--- START ---

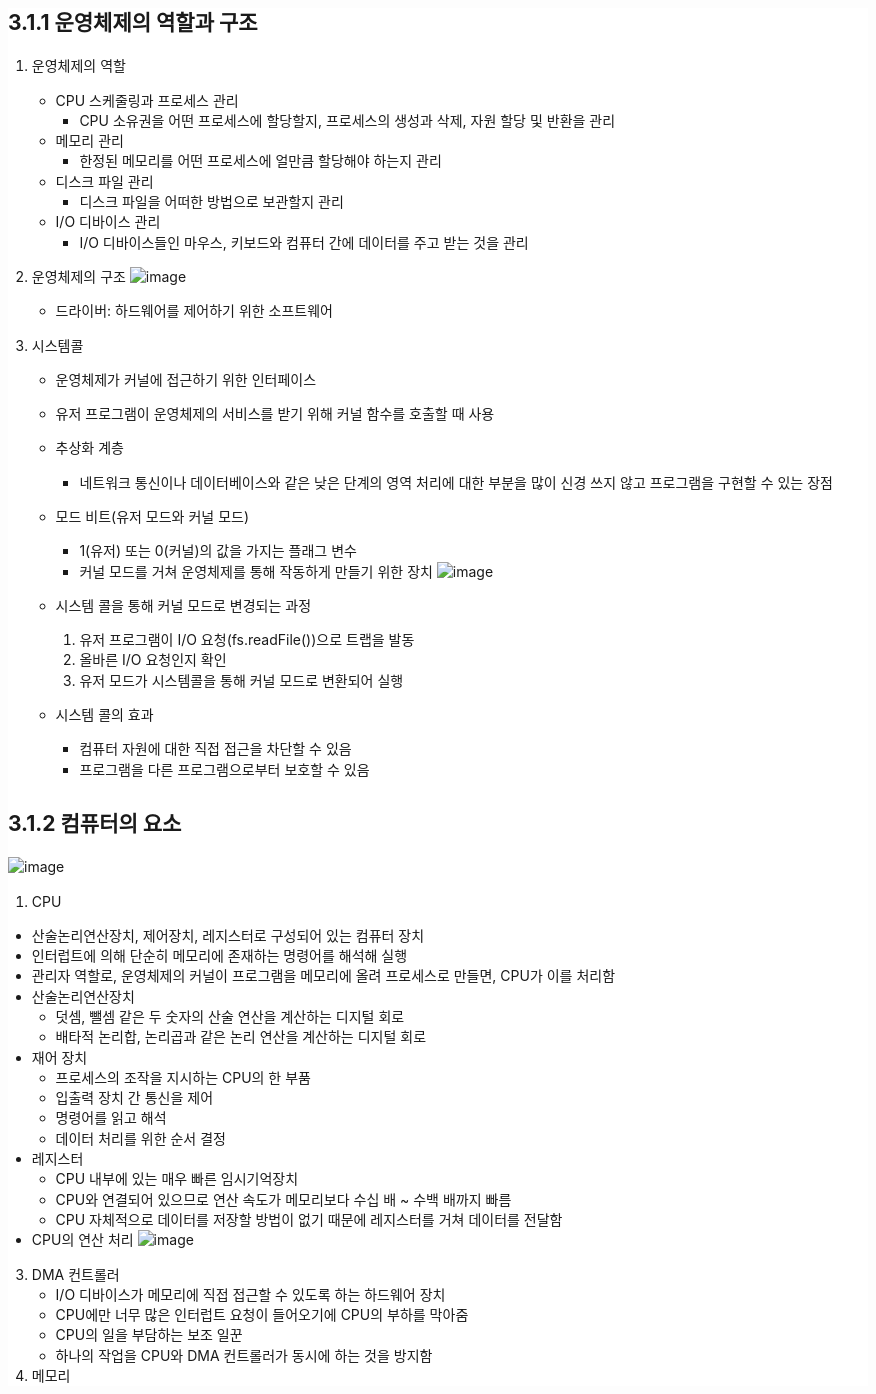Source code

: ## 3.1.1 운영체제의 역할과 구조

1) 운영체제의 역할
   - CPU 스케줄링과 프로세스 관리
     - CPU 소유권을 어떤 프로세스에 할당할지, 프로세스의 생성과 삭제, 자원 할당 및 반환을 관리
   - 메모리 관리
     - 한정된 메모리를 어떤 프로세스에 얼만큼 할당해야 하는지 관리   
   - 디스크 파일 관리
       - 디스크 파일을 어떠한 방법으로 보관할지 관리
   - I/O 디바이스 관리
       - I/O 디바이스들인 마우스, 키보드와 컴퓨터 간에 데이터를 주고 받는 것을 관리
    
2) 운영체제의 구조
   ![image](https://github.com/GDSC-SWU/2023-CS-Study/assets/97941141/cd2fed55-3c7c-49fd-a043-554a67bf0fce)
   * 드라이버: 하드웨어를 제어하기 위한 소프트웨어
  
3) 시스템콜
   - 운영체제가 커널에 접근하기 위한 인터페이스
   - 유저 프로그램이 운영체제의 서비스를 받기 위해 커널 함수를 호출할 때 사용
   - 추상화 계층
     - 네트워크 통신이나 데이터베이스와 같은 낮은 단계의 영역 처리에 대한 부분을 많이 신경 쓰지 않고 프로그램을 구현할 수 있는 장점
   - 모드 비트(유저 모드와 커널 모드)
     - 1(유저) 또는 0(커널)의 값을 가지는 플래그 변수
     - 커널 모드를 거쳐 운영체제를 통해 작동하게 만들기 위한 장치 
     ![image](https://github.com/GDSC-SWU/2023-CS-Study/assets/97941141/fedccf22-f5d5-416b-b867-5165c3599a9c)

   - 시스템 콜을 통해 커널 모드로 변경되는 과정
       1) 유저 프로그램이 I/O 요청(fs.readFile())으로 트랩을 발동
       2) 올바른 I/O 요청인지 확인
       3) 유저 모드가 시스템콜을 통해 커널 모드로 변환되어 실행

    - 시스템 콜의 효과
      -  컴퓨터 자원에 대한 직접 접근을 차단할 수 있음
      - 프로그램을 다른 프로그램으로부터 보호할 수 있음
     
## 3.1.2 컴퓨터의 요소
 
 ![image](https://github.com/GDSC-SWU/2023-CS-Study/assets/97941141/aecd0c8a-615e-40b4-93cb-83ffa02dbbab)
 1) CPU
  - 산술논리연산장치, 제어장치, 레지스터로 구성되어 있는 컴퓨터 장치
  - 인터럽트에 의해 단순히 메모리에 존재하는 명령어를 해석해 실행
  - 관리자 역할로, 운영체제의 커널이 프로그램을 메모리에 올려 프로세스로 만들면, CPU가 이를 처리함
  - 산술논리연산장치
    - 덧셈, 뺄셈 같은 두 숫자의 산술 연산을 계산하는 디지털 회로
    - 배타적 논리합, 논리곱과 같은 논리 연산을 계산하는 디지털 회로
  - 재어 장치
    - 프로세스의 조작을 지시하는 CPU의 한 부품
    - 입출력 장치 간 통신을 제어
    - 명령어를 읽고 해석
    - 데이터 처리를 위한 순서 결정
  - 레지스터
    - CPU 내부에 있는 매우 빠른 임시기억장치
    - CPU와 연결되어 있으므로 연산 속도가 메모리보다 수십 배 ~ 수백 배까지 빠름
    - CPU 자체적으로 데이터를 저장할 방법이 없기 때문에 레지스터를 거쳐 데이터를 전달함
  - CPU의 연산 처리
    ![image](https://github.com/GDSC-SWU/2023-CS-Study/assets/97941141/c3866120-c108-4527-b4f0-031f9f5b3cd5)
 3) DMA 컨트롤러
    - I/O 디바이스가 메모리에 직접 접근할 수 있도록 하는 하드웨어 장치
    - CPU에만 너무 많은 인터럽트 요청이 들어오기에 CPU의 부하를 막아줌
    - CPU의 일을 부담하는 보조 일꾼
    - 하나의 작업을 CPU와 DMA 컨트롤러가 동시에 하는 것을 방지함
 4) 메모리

--- END ---

**What the task requires**
Rewrite the records above, substituting "전자 회로" for every occurrence of "디지털 회로" and leaving all other text unchanged. Omit the pictures from your answer.

**Expected answer**
Source code

: ## 3.1.1 운영체제의 역할과 구조

1) 운영체제의 역할
   - CPU 스케줄링과 프로세스 관리
     - CPU 소유권을 어떤 프로세스에 할당할지, 프로세스의 생성과 삭제, 자원 할당 및 반환을 관리
   - 메모리 관리
     - 한정된 메모리를 어떤 프로세스에 얼만큼 할당해야 하는지 관리   
   - 디스크 파일 관리
       - 디스크 파일을 어떠한 방법으로 보관할지 관리
   - I/O 디바이스 관리
       - I/O 디바이스들인 마우스, 키보드와 컴퓨터 간에 데이터를 주고 받는 것을 관리
    
2) 운영체제의 구조
   ![image](https://github.com/GDSC-SWU/2023-CS-Study/assets/97941141/cd2fed55-3c7c-49fd-a043-554a67bf0fce)
   * 드라이버: 하드웨어를 제어하기 위한 소프트웨어
  
3) 시스템콜
   - 운영체제가 커널에 접근하기 위한 인터페이스
   - 유저 프로그램이 운영체제의 서비스를 받기 위해 커널 함수를 호출할 때 사용
   - 추상화 계층
     - 네트워크 통신이나 데이터베이스와 같은 낮은 단계의 영역 처리에 대한 부분을 많이 신경 쓰지 않고 프로그램을 구현할 수 있는 장점
   - 모드 비트(유저 모드와 커널 모드)
     - 1(유저) 또는 0(커널)의 값을 가지는 플래그 변수
     - 커널 모드를 거쳐 운영체제를 통해 작동하게 만들기 위한 장치 
     ![image](https://github.com/GDSC-SWU/2023-CS-Study/assets/97941141/fedccf22-f5d5-416b-b867-5165c3599a9c)

   - 시스템 콜을 통해 커널 모드로 변경되는 과정
       1) 유저 프로그램이 I/O 요청(fs.readFile())으로 트랩을 발동
       2) 올바른 I/O 요청인지 확인
       3) 유저 모드가 시스템콜을 통해 커널 모드로 변환되어 실행

    - 시스템 콜의 효과
      -  컴퓨터 자원에 대한 직접 접근을 차단할 수 있음
      - 프로그램을 다른 프로그램으로부터 보호할 수 있음
     
## 3.1.2 컴퓨터의 요소
 
 ![image](https://github.com/GDSC-SWU/2023-CS-Study/assets/97941141/aecd0c8a-615e-40b4-93cb-83ffa02dbbab)
 1) CPU
  - 산술논리연산장치, 제어장치, 레지스터로 구성되어 있는 컴퓨터 장치
  - 인터럽트에 의해 단순히 메모리에 존재하는 명령어를 해석해 실행
  - 관리자 역할로, 운영체제의 커널이 프로그램을 메모리에 올려 프로세스로 만들면, CPU가 이를 처리함
  - 산술논리연산장치
    - 덧셈, 뺄셈 같은 두 숫자의 산술 연산을 계산하는 전자 회로
    - 배타적 논리합, 논리곱과 같은 논리 연산을 계산하는 전자 회로
  - 재어 장치
    - 프로세스의 조작을 지시하는 CPU의 한 부품
    - 입출력 장치 간 통신을 제어
    - 명령어를 읽고 해석
    - 데이터 처리를 위한 순서 결정
  - 레지스터
    - CPU 내부에 있는 매우 빠른 임시기억장치
    - CPU와 연결되어 있으므로 연산 속도가 메모리보다 수십 배 ~ 수백 배까지 빠름
    - CPU 자체적으로 데이터를 저장할 방법이 없기 때문에 레지스터를 거쳐 데이터를 전달함
  - CPU의 연산 처리
    ![image](https://github.com/GDSC-SWU/2023-CS-Study/assets/97941141/c3866120-c108-4527-b4f0-031f9f5b3cd5)
 3) DMA 컨트롤러
    - I/O 디바이스가 메모리에 직접 접근할 수 있도록 하는 하드웨어 장치
    - CPU에만 너무 많은 인터럽트 요청이 들어오기에 CPU의 부하를 막아줌
    - CPU의 일을 부담하는 보조 일꾼
    - 하나의 작업을 CPU와 DMA 컨트롤러가 동시에 하는 것을 방지함
 4) 메모리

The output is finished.